When the barbaric blood runs hot and atavistic, you hear deranged calls for e.g. a victim's surviving relatives to have a right to trip the execution switch. Such measures would be a relapse into primitive law, and those who call for them would do better to get used to the overall benefits of the sovereign monopoly on violence. That should be more salve than feeling good from making punishment a ceremony of personal revenge.
As for "closure," it always reminds me of how, in the first half of the last century, the funeral home industry sold the public like Tom Sawyer sold fence whitewashing privileges on the proposition that we needed to display and look at embalmed corpses if we were to succeed in mourning our dead (IIRC, the story was told by Jessica Mitford in The American Way of Death .) Both evocations of "closure" figure in sales pitches for barbaric institutions: open-casket funerals and capital punishment. I would not look for closure in measures that affront human dignity.

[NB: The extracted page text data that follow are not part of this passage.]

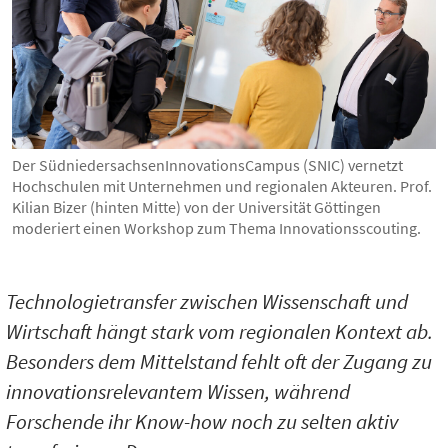
Der SüdniedersachsenInnovationsCampus (SNIC) vernetzt
Hochschulen mit Unternehmen und regionalen Akteuren. Prof.
Kilian Bizer (hinten Mitte) von der Universität Göttingen
moderiert einen Workshop zum Thema Innovationsscouting.
Technologietransfer zwischen Wissenschaft und
Wirtschaft hängt stark vom regionalen Kontext ab.
Besonders dem Mittelstand fehlt oft der Zugang zu
innovationsrelevantem Wissen, während
Forschende ihr Know-how noch zu selten aktiv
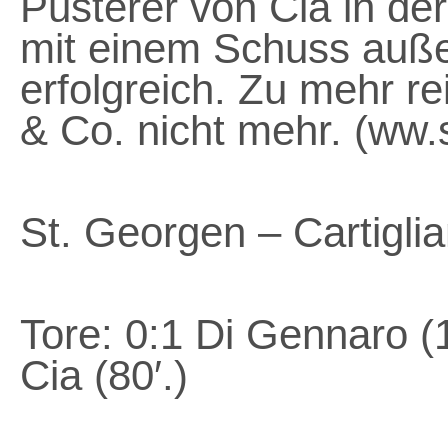
Pusterer von Cia in de
mit einem Schuss auße
erfolgreich. Zu mehr re
& Co. nicht mehr. (ww.
St. Georgen – Cartigli
Tore: 0:1 Di Gennaro (16
Cia (80′.)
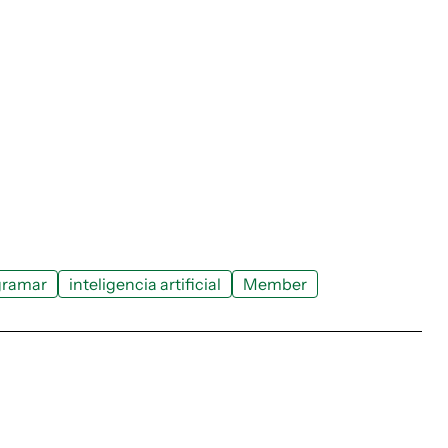
gramar
inteligencia artificial
Member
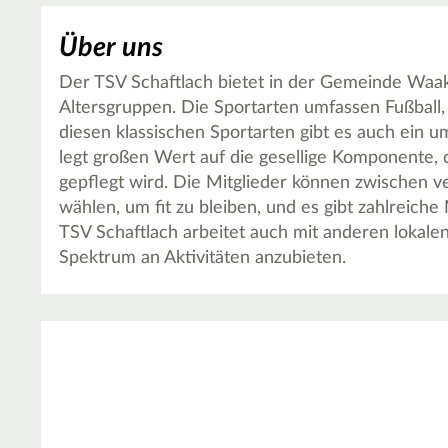
Über uns
Der TSV Schaftlach bietet in der Gemeinde Waakir
Altersgruppen. Die Sportarten umfassen Fußball,
diesen klassischen Sportarten gibt es auch ein
legt großen Wert auf die gesellige Komponente, d
gepflegt wird. Die Mitglieder können zwischen 
wählen, um fit zu bleiben, und es gibt zahlreich
TSV Schaftlach arbeitet auch mit anderen lokal
Spektrum an Aktivitäten anzubieten.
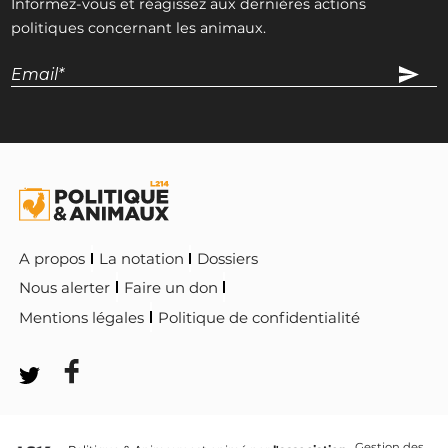
Informez-vous et réagissez aux dernières actions
politiques concernant les animaux.
A propos
La notation
Dossiers
Nous alerter
Faire un don
Mentions légales
Politique de confidentialité
Gestion des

How is "closure" a more nebulous concept than "justice"?

I'm not saying that nobody arrives at anything we would describe as closure. I'm just saying that the concept of closure is way too be used for serious policy debates. It's a pop psych construct with zero scientific currency.

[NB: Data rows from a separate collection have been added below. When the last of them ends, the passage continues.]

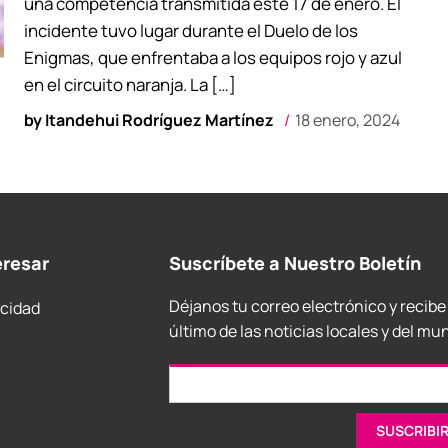
una competencia transmitida este 17 de enero. El
incidente tuvo lugar durante el Duelo de los
Enigmas, que enfrentaba a los equipos rojo y azul
en el circuito naranja. La […]
by
Itandehui Rodríguez Martínez
18 enero, 2024
eresar
Suscríbete a Nuestro Boletín
Déjanos tu correo electrónico y recibe
acidad
último de las noticias locales y del mu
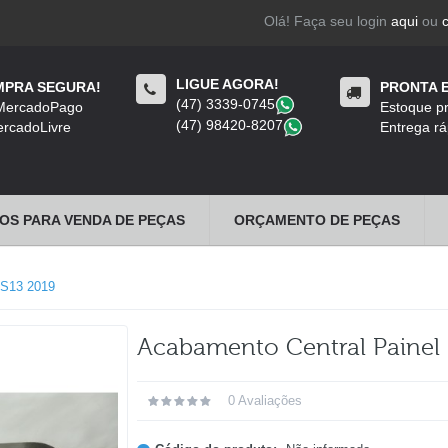
Olá! Faça seu login
aqui
ou
LIGUE AGORA!
PRA SEGURA!
PRONTA 
(47) 3339-0745
​
 MercadoPago
Estoque pr
(47) 98420-8207
​
rcadoLivre
Entrega rá
OS PARA VENDA DE PEÇAS
ORÇAMENTO DE PEÇAS
S13 2019
Acabamento Central Painel 
0 Avaliações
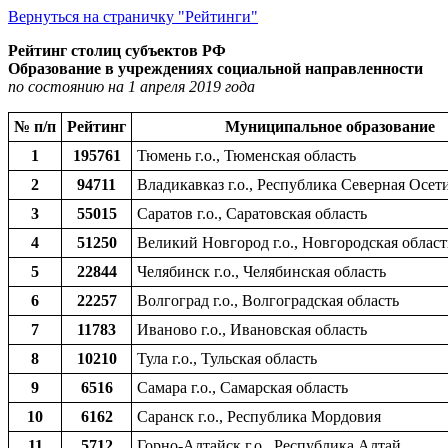
Вернуться на страничку "Рейтинги"
Рейтинг столиц субъектов РФ
Образование в учреждениях социальной направленности
по состоянию на 1 апреля 2019 года
№ п/п
Рейтинг
Муниципальное образование
1
195761
Тюмень г.о., Тюменская область
2
94711
Владикавказ г.о., Республика Северная Осет
3
55015
Саратов г.о., Саратовская область
4
51250
Великий Новгород г.о., Новгородская област
5
22844
Челябинск г.о., Челябинская область
6
22257
Волгоград г.о., Волгоградская область
7
11783
Иваново г.о., Ивановская область
8
10210
Тула г.о., Тульская область
9
6516
Самара г.о., Самарская область
10
6162
Саранск г.о., Республика Мордовия
11
5712
Горно-Алтайск г.о., Республика Алтай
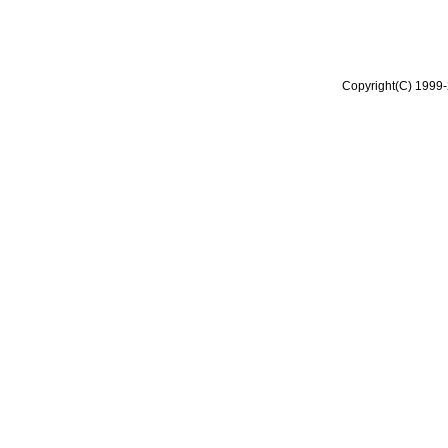
Copyright(C) 1999-2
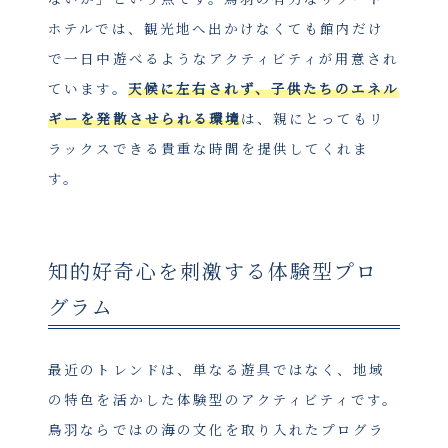
ホテルでは、観光地へ出かけなくても館内だけ
で一日中遊べるようなアクティビティが用意され
ています。
天候に左右されず、子供たちのエネル
ギーを発散させられる環境
は、親にとってもリ
ラックスできる貴重な時間を提供してくれま
す。
知的好奇心を刺激する体験型プロ
グラム
最近のトレンドは、単なる遊具ではなく、地域
の特色を活かした体験型のアクティビティです。
鳥羽ならではの海の文化を取り入れたプログラ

The concept of closure isn't incoherent, it's just unacceptably vague. I have no assurance that people who use "closure" in general conversation are talking about the same thing. Perhaps that's why the concept of emotional closure is almost never operationalized for psychological or psychiatric research. I was surprised to learn that neither MEDLINE nor PsychInfo even bothers to include "closure" as a subject/thesaurus term. Closure strikes me as a non-natural kind. I have no evidence that there is any single thing that constitutes closure. The word doesn't refer to anything in particular. It's just a gloss we put on all instances of someone being saddened, grieving, and then getting over it.

Just to be clear, I don't believe in anything like the abstract form of Justice any more than I believe in the forms of Goodness, Truth, or Beauty. However, I think concepts like justice/fairness/ethics are integral to all of our discussions about law and policy. If you want to say these ideas are bogus, I'm prepared to hear you out.

However, I have noticed that most of the people who participate in policy debates tend to implicitly or explicitly accept that there is something to our intuitive ideas of justice/fairness/ethics/rightness (e,g., that these are approximations of the idea of maximal utility, or decisions under the Veil of Ignorance, or products of the Categorical Imperative, or whatever...).

I think intuitions about justice often do approximate either utility-maximizing norms or behavior that would make sense in accordance with a veil of ignorance framework - and that they also often fall far, far from the mark.

Justice-coded intuition isn't incredibly useful, though, if we're trying to figure out if the death penalty is smart policy. People's good-faith intuitive responses to the death penalty differ greatly and correlate very strongly with culture. Your Made in Canada intuition tells you one thing, and my Made in Tennessee intuition tells me another. I think that makes the constant use of "civilized," "barabarian," etc very revealing. If any intuition is clouded by culture too much to be reliable, it's got to be intuition about the death penalty. So I say fie on Justice as far as this question goes.